KIDxiaoyuan commented 2 years ago

if chage the augments as torchaudio.transforms.MelScale(n_mels=201, sample_rate=16000,n_stft=117) it can get the item success but not right in network ( /Visual-Audio-Memory-main/src/models/visual_front.py", line 141, in forward x = self.frontend(x) #B,C,T,H,W input, weight, bias, self.stride, self.padding, self.dilation, self.groups RuntimeError: Expected 5-dimensional input for 5-dimensional weight [64, 1, 5, 7, 7], but got 4-dimensional input of size [4, 1, 201, 116] instead ) so i gusee may to chage the torchaudio.transforms.Spectrogram and torchaudio.transforms.MelScale Parameters

ms-dot-k commented 2 years ago

The output of transformed mel-spectrogram (after passing transform(aud)) should have [1, 80, Time_length]. and I have confirmed the code below is working in Pytorch 1.10 and torchaudio 0.10.0.

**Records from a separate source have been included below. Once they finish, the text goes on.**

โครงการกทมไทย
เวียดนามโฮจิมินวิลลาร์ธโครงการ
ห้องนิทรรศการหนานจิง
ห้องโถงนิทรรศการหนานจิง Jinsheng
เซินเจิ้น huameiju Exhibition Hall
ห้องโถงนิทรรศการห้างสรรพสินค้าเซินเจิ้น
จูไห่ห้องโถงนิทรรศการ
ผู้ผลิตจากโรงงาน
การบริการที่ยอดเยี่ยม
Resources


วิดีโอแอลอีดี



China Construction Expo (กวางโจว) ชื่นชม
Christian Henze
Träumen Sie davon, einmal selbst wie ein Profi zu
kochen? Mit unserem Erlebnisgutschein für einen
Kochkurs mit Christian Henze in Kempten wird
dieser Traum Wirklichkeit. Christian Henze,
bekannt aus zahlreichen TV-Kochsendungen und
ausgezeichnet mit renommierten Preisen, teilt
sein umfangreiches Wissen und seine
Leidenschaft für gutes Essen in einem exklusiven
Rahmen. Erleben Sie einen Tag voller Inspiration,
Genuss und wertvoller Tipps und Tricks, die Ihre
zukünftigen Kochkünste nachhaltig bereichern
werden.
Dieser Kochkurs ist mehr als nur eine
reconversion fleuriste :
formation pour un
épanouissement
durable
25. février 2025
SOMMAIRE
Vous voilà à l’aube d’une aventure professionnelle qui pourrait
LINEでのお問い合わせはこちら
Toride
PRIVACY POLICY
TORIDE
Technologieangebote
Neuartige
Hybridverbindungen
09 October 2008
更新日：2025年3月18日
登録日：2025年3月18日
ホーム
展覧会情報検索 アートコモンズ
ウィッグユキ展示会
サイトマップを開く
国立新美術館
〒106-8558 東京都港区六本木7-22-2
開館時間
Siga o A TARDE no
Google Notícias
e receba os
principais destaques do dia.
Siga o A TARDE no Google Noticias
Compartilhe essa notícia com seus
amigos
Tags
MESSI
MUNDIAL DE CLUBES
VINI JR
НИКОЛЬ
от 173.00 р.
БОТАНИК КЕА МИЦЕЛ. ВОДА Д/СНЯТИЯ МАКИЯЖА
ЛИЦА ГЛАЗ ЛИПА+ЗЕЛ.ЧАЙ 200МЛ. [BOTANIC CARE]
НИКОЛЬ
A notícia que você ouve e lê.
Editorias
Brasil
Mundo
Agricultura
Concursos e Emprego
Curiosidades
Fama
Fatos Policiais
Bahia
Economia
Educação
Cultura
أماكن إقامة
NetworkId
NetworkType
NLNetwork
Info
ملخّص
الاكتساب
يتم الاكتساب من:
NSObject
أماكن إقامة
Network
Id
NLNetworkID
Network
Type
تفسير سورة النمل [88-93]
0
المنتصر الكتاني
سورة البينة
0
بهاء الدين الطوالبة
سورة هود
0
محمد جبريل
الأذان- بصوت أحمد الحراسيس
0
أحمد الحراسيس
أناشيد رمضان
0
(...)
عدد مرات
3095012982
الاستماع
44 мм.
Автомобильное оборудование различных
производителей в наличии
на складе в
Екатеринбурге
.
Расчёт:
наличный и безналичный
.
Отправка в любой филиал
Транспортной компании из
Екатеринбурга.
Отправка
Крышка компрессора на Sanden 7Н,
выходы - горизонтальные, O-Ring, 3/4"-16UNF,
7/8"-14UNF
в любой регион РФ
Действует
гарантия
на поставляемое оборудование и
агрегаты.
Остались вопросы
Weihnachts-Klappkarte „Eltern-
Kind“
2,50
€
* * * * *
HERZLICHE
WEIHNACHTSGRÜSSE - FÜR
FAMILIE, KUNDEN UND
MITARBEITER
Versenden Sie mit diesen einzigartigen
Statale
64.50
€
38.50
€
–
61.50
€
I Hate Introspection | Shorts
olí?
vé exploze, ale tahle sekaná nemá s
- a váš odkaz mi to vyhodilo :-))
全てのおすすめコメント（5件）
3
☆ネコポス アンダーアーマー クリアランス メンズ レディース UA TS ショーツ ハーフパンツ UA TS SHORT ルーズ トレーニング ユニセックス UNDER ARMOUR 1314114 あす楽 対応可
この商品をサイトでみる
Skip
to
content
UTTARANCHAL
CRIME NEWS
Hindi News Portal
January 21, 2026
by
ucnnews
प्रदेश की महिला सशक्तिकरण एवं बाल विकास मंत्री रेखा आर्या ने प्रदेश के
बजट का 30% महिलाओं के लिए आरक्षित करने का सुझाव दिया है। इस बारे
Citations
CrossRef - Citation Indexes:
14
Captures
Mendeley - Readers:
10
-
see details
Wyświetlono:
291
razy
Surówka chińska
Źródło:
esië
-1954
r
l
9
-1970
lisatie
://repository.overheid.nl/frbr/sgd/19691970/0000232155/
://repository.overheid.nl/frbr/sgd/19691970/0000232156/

        if self.augmentations:
            transform = nn.Sequential(
                torchaudio.transforms.Spectrogram(win_length=400, hop_length=160, power=2, normalized=True),
                torchaudio.transforms.MelScale(n_mels=self.num_mel_bins, sample_rate=16000, n_stft=201),
                torchaudio.transforms.AmplitudeToDB(),
                CMVN(),
                torchaudio.transforms.FrequencyMasking(freq_mask_param=10),
                torchaudio.transforms.TimeMasking(time_mask_param=20)
            )
        else:
            transform = nn.Sequential(
                torchaudio.transforms.Spectrogram(win_length=400, hop_length=160, power=2, normalized=True),
                torchaudio.transforms.MelScale(n_mels=self.num_mel_bins, sample_rate=16000, n_stft=201),
                torchaudio.transforms.AmplitudeToDB(),
                CMVN()
            )

or the same function with different code

        if self.augmentations:
            transform = nn.Sequential(
                torchaudio.transforms.MelSpectrogram(win_length=400, hop_length=160, power=2, normalized=True,n_mels=self.num_mel_bins, sample_rate=16000),
                torchaudio.transforms.AmplitudeToDB(),
                CMVN(),
                torchaudio.transforms.FrequencyMasking(freq_mask_param=10),
                torchaudio.transforms.TimeMasking(time_mask_param=20)
            )
        else:
            transform = nn.Sequential(
                torchaudio.transforms.MelSpectrogram(win_length=400, hop_length=160, power=2, normalized=True,n_mels=self.num_mel_bins, sample_rate=16000),
                torchaudio.transforms.AmplitudeToDB(),
                CMVN()
            )
KIDxiaoyuan commented 2 years ago

okay thank you for your help ~ I am sorry get you some trouble and am greatful thanks for your help at last!